Two days ago, I got a call from a client and old friend who told me about the townhouse she bought 30 years ago. There were no covenants on the property. Her neighbor owns 2 adjacent units, has not been seen in years, and does nothing to maintain the property he owns. He rents them and allows employees to use them, she believes without charge. Now the adjacent unit has gaping holes in the roof, leaks throughout and into hers, and looks abysmal. Because of the condition of the adjacent units, she has tried to sell her unit and cannot. My friend and client is now 92 years old and wants to sell the property. It’s time.
I know I don’t have to say the obvious: No townhouse development ought to ever be built without well thought out restrictions, standards of maintenance and rights to enforce those restrictions and standards through an assessment, even if a single owner believes his unit should not be subject to the rights of his neighbor. No local government ought to let that happen. We are not in the wild west, or wherever it is that people were so far apart they needed to have no expectation about their neighbor’s use of his own property. The old south may have been the same. If so, that was another age.
The closer we live together, the more we need rules. Not just community-wide rules, like ordinances and statutes, but neighborhood covenants. And in today’s confrontational environment, maybe even rules of common courtesy like those our churches and families at one time conveyed to our children.
I’ve previously talked here about the Marketable Record Title Act, [MRTA]and that it actually cancels out restrictive covenants in subdivisions more than 30 years old. Yet its application to subdivisions is a matter of statute and of court interpretation of that statute. Our Florida legislature seems to be imbued with the philosophy that Americans expect freedom to make up their own minds about their own behavior and their own property, and therefore rules ought to be abolished or ignored. In my view, MRTA has no business negating covenants in subdivisions and townhouse developments.
The Florida legislature also says, for instance, that local government ought not be able to control whether homes in subdivisions can be rented on line for the weekend. That’s something the legislature wants owners to be free to do. Yet some rent their houses to the college fraternity that hosts a 3-day party in a subdivision where there was no room or plan for accommodating the cars, sounds, or conduct that sometimes is created by that weekend rental. Local governments in Florida are not permitted in any way to regulate the firing of weapons or where gun ranges can be built.
If the evidence showed that Tallahassee understood the need for meaningful and fair regulation, unaffected by money and special interests, I could conclude that our legislature just does not trust local governments, or in the case of real property restrictive covenants, even contracts between private parties. Instead, it prefers to regulate those matters from Tallahassee. But the legislature does not regulate (maybe cannot rationally regulate) even where it prohibits others from doing so. The evidence shows too clearly that elected officials want us to believe that freedom requires that each person should govern his own conduct.

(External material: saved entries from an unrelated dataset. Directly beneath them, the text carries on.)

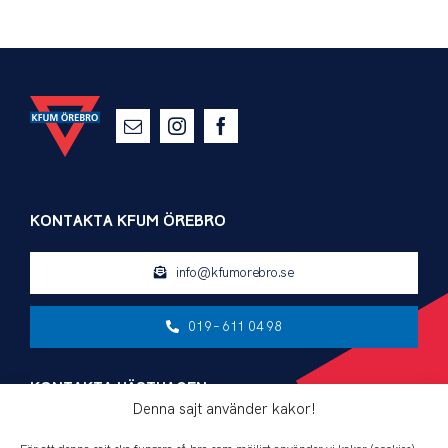
KONTAKTA KFUM ÖREBRO
info@kfumorebro.se
019 – 611 04 98
KONTAKTA HÄSTHAGEN
Denna sajt använder kakor!
hasthagen@kfumorebro.se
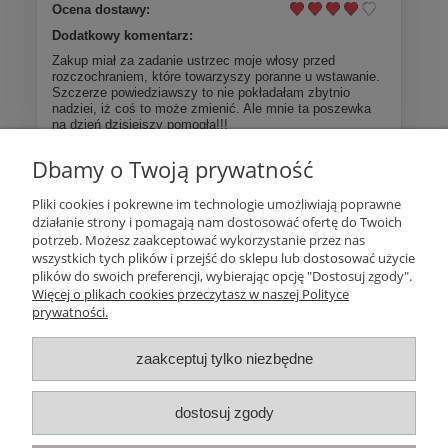
Ocena dostawy:
Dodatkowy komentarz:
Zakup miał za zadanie ustrzec moje włosy przed
rozczochraniem, które towarzyszy poranne u wstawanie.
Szczerze powiedziawszy to nie pokładałam zbytnio
nadziei, iż coś to może zmienić. Ale mnie ta poszewka
na dzień dzisiejszy pomogła!!!
Dbamy o Twoją prywatność
Więcej opinii
Pliki cookies i pokrewne im technologie umożliwiają poprawne
działanie strony i pomagają nam dostosować ofertę do Twoich
Pomoc
potrzeb. Możesz zaakceptować wykorzystanie przez nas
wszystkich tych plików i przejść do sklepu lub dostosować użycie
plików do swoich preferencji, wybierając opcję "Dostosuj zgody".
Moje konto
Więcej o plikach cookies przeczytasz w naszej Polityce
prywatności.
Płatności i dostawa
zaakceptuj tylko niezbędne
Informacje
dostosuj zgody
O nas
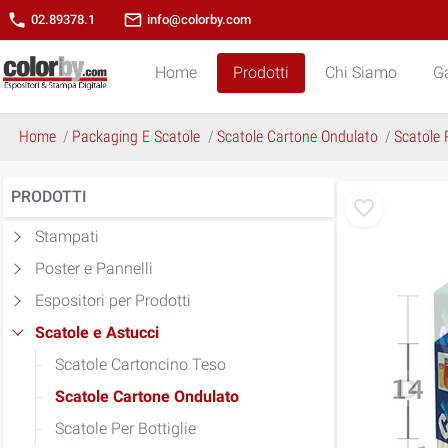
phone
mail_outline
02.89378.1
info@colorby.com
Home
Prodotti
Chi Siamo
Ga
Home
Packaging E Scatole
Scatole Cartone Ondulato
Scatole 
PRODOTTI
Stampati
Poster e Pannelli
Espositori per Prodotti
Scatole e Astucci
Scatole Cartoncino Teso
Scatole Cartone Ondulato
Scatole Per Bottiglie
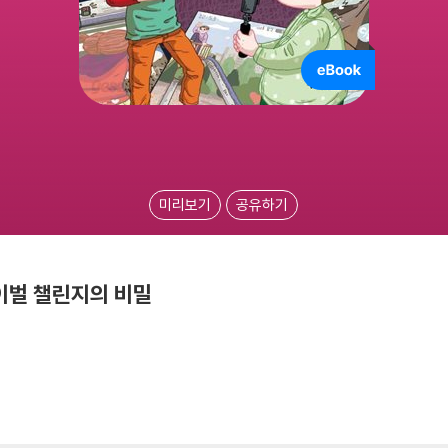
미리보기
공유하기
이벌 챌린지의 비밀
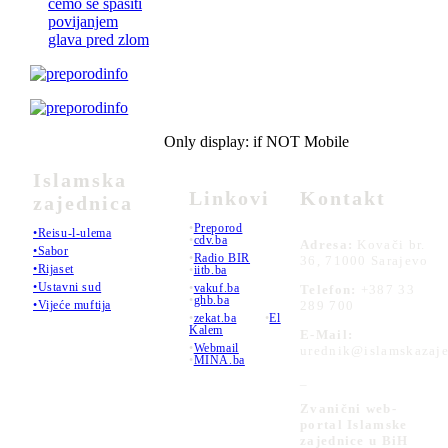
ćemo se spasiti
povijanjem
glava pred zlom
Only display: if NOT Mobile
Islamska
Linkovi
Kontakt
zajednica
•
Preporod
•Reisu-l-ulema
•
cdv.ba
Adresa:
Kovači br.
•Sabor
•
Radio BIR
36, 71000 Sarajevo
•Rijaset
•
iitb.ba
•Ustavni sud
•
vakuf.ba
Telefon:
+387 33
•
ghb.ba
289 700
•Vijeće muftija
•
zekat.ba
•
El
Kalem
E-Mail:
•
Webmail
urednik@islamskazaje
•
MINA.ba
_
Zvanični web-
portal Islamske
zajednice u BiH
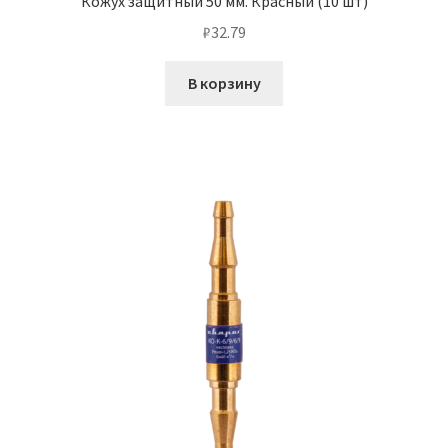
Кожух защитный 50 мм. Красный (10 шт)
₽
32.79
В корзину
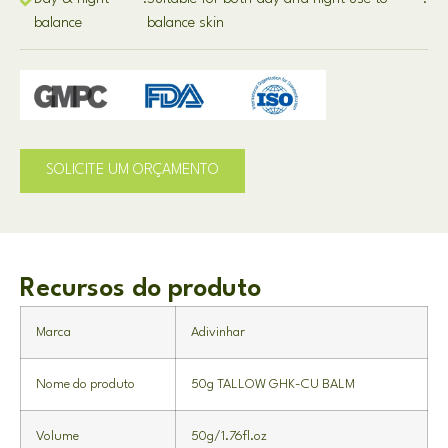
balance
balance skin
SOLICITE UM ORÇAMENTO
Recursos do produto
Marca
Adivinhar
Nome do produto
50
g TALLOW GHK-CU BALM
Volume
50g/1.76fl.oz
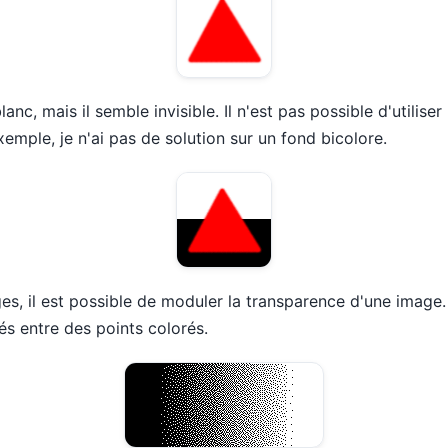
anc, mais il semble invisible. Il n'est pas possible d'utilise
emple, je n'ai pas de solution sur un fond bicolore.
s, il est possible de moduler la transparence d'une image.
és entre des points colorés.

This is a real property space, not a political one. But I submit that it has become politically difficult to agree on laws and rules that set limits because they always affect someone who matters. Special interests and money can bring about regulations that serve their own interests. But we elect officials who make us believe that they endorse freedom because that’s the American way. Freedom is in fact the American way. But not freedom from rules. It is freedom from rules made by people we did not elect, and from arbitrary, stupid rules. We cannot be free to decide which rules are convenient to follow, and which are not.
To return to real estate, the subject I have a license to write about here: real estate rules are being affected by the perniciously created political myth that each of us should be free to act without restriction by others. I believe what we learned in Sunday school is that others really matter. It is unrealistic not to believe that there are people who either make their own rules or have none at all. I argue for a higher standard both in our personal decisions and in our real estate.